**WORK ORDER**
Report each line in the items below that contains the word "como", copying the line in full. Case counts.

**DATA**

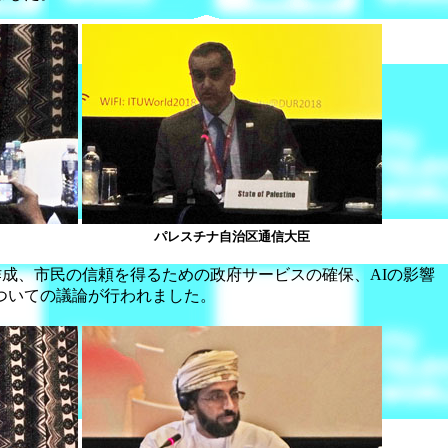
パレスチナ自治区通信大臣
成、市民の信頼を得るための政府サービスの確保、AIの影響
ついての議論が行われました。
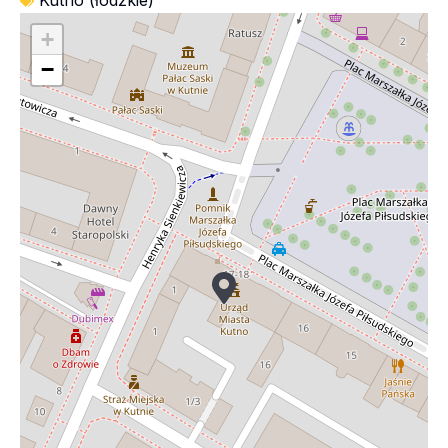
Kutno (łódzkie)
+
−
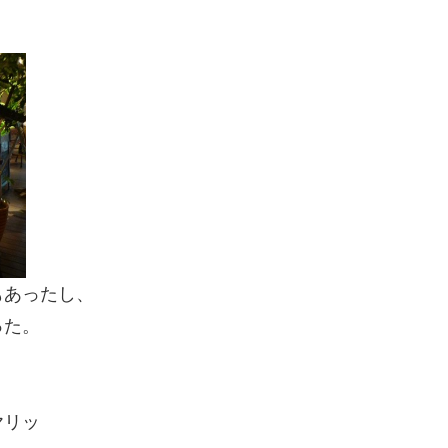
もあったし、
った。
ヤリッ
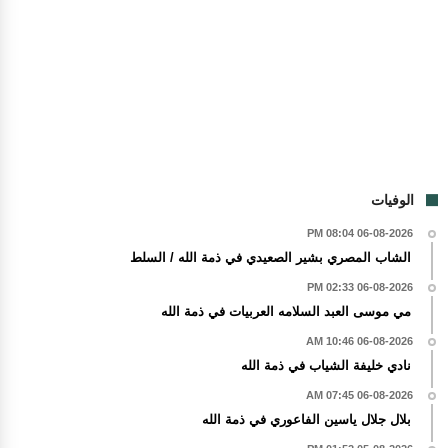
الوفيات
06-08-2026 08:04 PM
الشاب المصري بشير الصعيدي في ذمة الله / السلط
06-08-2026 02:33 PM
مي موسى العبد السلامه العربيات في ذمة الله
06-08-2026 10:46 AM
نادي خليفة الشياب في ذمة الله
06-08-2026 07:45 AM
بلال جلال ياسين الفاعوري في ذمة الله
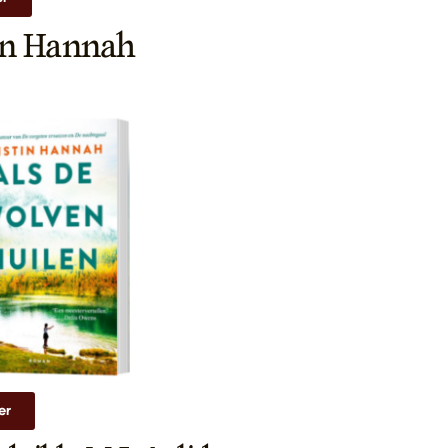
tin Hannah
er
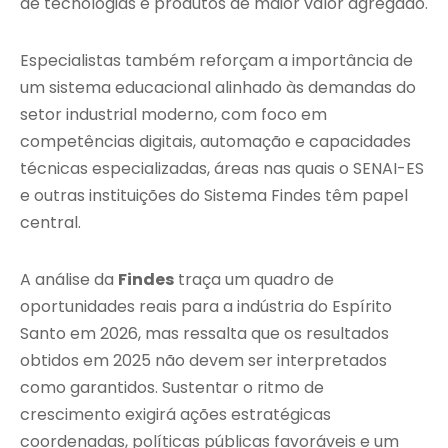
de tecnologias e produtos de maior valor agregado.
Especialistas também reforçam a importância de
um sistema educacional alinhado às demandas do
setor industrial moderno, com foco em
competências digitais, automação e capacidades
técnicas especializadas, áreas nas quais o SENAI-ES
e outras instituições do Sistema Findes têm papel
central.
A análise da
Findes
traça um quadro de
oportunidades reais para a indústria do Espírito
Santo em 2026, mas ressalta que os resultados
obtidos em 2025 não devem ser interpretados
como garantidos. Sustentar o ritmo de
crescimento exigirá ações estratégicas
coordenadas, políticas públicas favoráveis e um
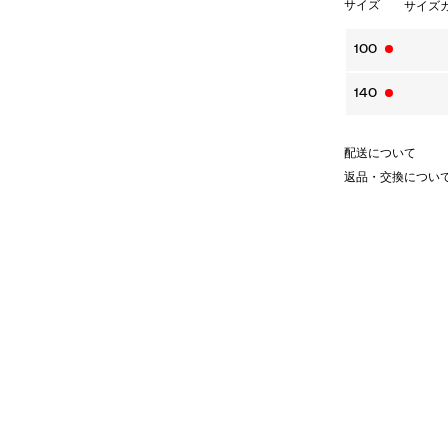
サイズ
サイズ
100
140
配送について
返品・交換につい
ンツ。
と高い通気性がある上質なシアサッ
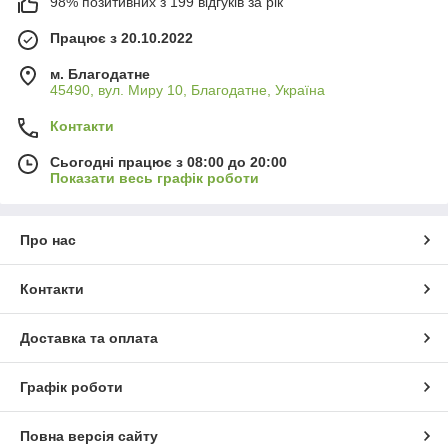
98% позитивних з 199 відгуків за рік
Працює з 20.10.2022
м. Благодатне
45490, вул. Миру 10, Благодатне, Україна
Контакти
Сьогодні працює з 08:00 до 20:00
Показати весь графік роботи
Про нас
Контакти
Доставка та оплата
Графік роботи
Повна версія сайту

--

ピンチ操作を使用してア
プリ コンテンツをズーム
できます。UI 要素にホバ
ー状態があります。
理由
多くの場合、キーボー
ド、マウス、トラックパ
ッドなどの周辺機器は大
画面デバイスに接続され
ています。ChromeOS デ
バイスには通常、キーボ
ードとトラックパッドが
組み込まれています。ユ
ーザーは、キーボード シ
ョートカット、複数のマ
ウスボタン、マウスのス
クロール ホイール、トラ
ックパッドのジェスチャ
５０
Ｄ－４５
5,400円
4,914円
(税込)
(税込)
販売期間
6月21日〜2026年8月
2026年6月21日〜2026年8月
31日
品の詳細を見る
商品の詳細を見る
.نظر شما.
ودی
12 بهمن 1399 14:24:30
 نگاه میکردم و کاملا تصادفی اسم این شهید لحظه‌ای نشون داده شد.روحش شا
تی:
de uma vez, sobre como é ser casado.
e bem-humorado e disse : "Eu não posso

* * *

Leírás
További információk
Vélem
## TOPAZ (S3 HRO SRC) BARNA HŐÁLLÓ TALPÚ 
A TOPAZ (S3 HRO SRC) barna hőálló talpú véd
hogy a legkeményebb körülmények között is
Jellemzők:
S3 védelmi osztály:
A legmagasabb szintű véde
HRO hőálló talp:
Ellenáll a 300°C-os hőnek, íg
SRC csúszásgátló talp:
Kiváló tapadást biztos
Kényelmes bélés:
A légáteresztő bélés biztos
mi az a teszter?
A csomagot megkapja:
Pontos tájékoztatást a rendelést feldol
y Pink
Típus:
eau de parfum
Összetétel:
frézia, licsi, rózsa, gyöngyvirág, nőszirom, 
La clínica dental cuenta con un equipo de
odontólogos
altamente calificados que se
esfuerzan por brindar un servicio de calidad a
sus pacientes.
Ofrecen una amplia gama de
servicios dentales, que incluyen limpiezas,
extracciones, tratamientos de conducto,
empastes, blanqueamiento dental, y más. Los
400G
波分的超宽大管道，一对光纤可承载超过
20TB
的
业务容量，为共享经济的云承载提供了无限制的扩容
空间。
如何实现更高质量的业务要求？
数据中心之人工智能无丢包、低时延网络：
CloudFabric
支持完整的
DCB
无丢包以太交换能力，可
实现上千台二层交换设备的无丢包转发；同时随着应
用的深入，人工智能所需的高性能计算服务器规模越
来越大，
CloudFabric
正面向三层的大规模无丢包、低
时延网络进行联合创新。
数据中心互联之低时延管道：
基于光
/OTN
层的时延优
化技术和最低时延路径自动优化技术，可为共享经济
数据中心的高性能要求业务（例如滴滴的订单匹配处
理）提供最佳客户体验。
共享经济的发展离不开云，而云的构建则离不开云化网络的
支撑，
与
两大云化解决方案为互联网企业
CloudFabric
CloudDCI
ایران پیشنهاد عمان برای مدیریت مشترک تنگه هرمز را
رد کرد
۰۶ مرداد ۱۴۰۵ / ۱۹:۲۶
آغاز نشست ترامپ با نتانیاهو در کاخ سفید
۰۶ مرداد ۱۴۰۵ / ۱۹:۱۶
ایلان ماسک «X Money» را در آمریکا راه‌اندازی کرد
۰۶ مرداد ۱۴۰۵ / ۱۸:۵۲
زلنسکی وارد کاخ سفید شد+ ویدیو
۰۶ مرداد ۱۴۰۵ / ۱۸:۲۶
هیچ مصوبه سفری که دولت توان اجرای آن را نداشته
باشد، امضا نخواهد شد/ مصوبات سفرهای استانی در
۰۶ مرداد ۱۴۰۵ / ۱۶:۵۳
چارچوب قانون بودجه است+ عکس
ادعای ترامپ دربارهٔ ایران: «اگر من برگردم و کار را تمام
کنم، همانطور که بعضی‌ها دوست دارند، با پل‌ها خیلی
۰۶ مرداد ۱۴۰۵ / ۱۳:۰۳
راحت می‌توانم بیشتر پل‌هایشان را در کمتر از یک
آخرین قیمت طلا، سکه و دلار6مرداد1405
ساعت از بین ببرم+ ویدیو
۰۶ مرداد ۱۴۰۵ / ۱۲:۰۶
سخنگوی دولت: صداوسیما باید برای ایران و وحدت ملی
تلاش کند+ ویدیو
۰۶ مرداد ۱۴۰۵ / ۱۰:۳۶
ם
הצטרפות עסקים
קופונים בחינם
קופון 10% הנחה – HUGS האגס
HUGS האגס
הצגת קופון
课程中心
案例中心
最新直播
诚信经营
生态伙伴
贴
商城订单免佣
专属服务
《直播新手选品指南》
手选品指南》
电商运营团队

**SOLUTION**
como garantidos. Sustentar o ritmo de
de uma vez, sobre como é ser casado.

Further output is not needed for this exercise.